# Math Help - Area of a triangular pyramid

1. ## Area of a triangular pyramid

TA= .5Pl+B

The base of the triangle is an equilateral triangle with length of 6

The height of the pyramid is 9

How do I find the slant height of the pyramid?
I have attached a picture to show the pyramid.

I know that I have to do the Pyth. Thm. but am having trouble finding the length on the base of the triangle. I think that it is a 30-60-90[IMG]file:///Users/schinb64/Desktop/Picture%202.png[/IMG]

2. Originally Posted by IDontunderstand
TA= .5Pl+B

The base of the triangle is an equilateral triangle with length of 6

The height of the pyramid is 9

How do I find the slant height of the pyramid?
I have attached a picture to show the pyramid.

I know that I have to do the Pyth. Thm. but am having trouble finding the length on the base of the triangle. I think that it is a 30-60-90[IMG]file:///Users/schinb64/Desktop/Picture%202.png[/IMG]
Yes, take the distance from any corner of the base triangle to the
base of the perpendicular height line as

$3cos30^o$

then $s=\sqrt{9^2+3^2cos^230^o}$ is the length of an edge.

To get the length of the line from the midpoint of a side of the base to the top, use

$x=3tan30^o$

then apply Pythagoras' theorem.

You can also calculate the volume, if needed, by equating the base area to a circle area,
then calculating the volume of a cone of same height and base areas.

## Information supplied
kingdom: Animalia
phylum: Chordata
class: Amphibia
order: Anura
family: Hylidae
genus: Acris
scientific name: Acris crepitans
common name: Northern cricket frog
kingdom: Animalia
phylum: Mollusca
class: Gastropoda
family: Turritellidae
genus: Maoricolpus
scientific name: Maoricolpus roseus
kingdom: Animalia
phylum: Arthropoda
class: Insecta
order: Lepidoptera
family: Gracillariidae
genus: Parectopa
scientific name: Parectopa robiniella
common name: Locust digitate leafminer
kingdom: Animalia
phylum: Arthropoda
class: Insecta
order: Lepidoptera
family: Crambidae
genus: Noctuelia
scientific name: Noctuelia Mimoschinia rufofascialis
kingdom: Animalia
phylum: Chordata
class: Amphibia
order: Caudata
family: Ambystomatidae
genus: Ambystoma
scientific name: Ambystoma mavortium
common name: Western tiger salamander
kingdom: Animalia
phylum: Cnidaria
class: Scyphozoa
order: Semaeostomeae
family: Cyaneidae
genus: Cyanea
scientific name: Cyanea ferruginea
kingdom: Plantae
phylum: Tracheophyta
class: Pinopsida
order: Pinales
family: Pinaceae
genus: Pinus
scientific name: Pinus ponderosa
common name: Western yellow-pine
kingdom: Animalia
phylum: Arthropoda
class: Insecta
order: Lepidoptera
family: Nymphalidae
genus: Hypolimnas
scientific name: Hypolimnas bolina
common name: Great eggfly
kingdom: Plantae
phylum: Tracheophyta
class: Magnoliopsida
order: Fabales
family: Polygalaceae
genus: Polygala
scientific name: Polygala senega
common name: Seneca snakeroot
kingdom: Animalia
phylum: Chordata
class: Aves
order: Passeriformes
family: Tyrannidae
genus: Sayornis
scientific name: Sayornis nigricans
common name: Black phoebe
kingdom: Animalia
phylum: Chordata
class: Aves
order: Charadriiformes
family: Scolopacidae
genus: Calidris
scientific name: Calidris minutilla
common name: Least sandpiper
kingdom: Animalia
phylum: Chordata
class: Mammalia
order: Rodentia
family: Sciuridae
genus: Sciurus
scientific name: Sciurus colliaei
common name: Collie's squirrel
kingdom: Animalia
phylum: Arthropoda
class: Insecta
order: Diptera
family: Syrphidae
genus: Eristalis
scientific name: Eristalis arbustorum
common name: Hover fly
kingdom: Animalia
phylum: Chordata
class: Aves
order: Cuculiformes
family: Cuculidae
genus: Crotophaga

## Tasks to perform
1. In the triangular pyramid thread, what side length is given for the equilateral base?
2. Resume the triangular pyramid thread right after its last sentence.
The listing plays no part in what comes next.

## Results
1. 6

2.
$(0.5)6^2sin60^o={\pi}r^2$

$V=\frac{{\pi}r^2h}{3}=\frac{18sin60^o(9)}{3}=54sin 60^o$

3. Hello, IDontunderstand!

If you don't know Trig, we can still work it out.

The base of the pyramid is an equilateral triangle with length of 6

The height of the pyramid is 9

How do I find the slant height of the pyramid?

The base is an equilateral triangle of side 6.

Code:
              A
*
/|\
/ | \
/  |  \
6 /   |h  \ 6
/    |    \
/     |     \
/      |      \
B * - - - + - - - * C
3   D   3

In right triangle $ADC\!:\;\;h^2 +3^2 \:=\:6^2 \quad\Rightarrow\quad h \:=\:3\sqrt{3}$

We want the "center" of the triangle (the centroid $G$).
It divides an altitude in the ratio 2:1

Code:
              A
*
/|\
/ | \
/  |  \
/   |   \
/    |  _ \
/     |2√3  \
/      |      \
/      G*       \
/        | _      \
/         |√3       \
/          |          \
B * - - - - - - - - - - - * C

This is the point directly below the top vertex of the pyramid $(V)$.

Now consider the side view of the pyramid.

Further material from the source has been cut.